I start out with a prejudice against any Motown album containing songs like "Yesterday," "Groovin'," and "Abraham, Martin and John" but Marvin Gaye's superlative vocal stylings almost bring this one off. Though any song gains distinction when sung by Marvin Gaye, and any album of his is a pleasure to listen to, his latest would be better if its more memorable songs were livelier and its livelier songs more memorable.
Produced by Norman Whitfield who has given us "Grapevine" and guided Gladys Knight and the Temptations to distinguished efforts in recent years, the album consists largely of already known songs, Motown and otherwise, plus some new Whitfield-Strong compositions. The arrangements, featuring Whitfield's interesting rhythms and bass lines and his sparing but effective use of the guitar, are uniformly tasteful and well conceived, and the psychedelic touches are applied less heavily here than on the Tempts' Puzzle People. But many of the songs, especially the pop-rock standards, are done up in a way that is too slow and light, with Marv forced into a high register that makes his vocals come off sounding a little cute and artificial. Where the tempo isn't too slow it's too fast, detracting from some of the otherwise stronger cuts. On "Cloud Nine," as on "Don't You Miss Me," the hectic pace makes Marv spit out the words at an uncomfortable rate.
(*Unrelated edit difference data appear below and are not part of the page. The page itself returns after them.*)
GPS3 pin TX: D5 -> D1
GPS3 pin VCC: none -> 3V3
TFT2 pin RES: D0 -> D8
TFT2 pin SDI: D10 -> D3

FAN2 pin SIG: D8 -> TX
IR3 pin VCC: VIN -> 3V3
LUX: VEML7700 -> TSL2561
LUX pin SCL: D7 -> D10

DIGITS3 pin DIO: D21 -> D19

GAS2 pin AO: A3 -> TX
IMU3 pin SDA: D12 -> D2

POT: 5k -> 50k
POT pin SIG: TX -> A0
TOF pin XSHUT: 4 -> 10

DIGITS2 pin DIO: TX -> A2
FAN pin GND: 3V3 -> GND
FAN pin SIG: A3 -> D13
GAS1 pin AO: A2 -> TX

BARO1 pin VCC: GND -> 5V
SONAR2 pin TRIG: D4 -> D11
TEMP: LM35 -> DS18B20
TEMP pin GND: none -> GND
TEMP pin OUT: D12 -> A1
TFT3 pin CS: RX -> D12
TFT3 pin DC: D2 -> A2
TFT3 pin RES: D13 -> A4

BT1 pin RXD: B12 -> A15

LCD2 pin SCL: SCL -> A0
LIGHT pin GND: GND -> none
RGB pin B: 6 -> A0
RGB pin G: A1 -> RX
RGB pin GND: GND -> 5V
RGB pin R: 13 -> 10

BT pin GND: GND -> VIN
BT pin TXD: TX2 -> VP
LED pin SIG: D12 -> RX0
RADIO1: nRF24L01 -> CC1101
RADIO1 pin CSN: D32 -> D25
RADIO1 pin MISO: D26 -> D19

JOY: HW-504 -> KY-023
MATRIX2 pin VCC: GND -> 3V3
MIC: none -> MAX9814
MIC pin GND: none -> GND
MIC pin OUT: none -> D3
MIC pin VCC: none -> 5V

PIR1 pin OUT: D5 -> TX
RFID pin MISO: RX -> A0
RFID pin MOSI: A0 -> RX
Only on the title song does everything come together for a great performance. Rhythmically and instrumentally reminiscent of "Grapevine," this hit single seemed to me a pale copy of that classic until I heard the heaviness of the Tempts' version, which made me appreciate Marv's wonderful delicacy here. What makes this a lesser thing than "Grapevine" is, again, the high register, the less full-bodied quality of the vocal. The later single, "How Can I Forget," was destined to bomb. Fine as it is, the song is so short and its interesting effects so crammed together that the arrangement seems too compressed and lacking in definition.
Among the remakes, "Yesterday" starts beautifully, as if a really sensitive interpretation is coming up, and for the most part this comes off, though it is marred by word repetition and other gimmicks. "Cloud Nine" seems to me completely the Tempts' song, made for their new multi-voiced style, and Marv is simply outgunned. But with "I Wish It Would Rain" he rescues the tune that for me was the Tempts' nadir. What had seemed a dead song now brings this album to life as does nothing else but the title song and "So Long."
But are a few superior cuts enough for a great singer and a leading writer-producer? As soul albums go this is a good one, but it is both more gaudy and less solid than Marv's last album, M.P.G., which was a great one, with a degree of substance, subtlety, excitement, and inspiration not found so consistently here.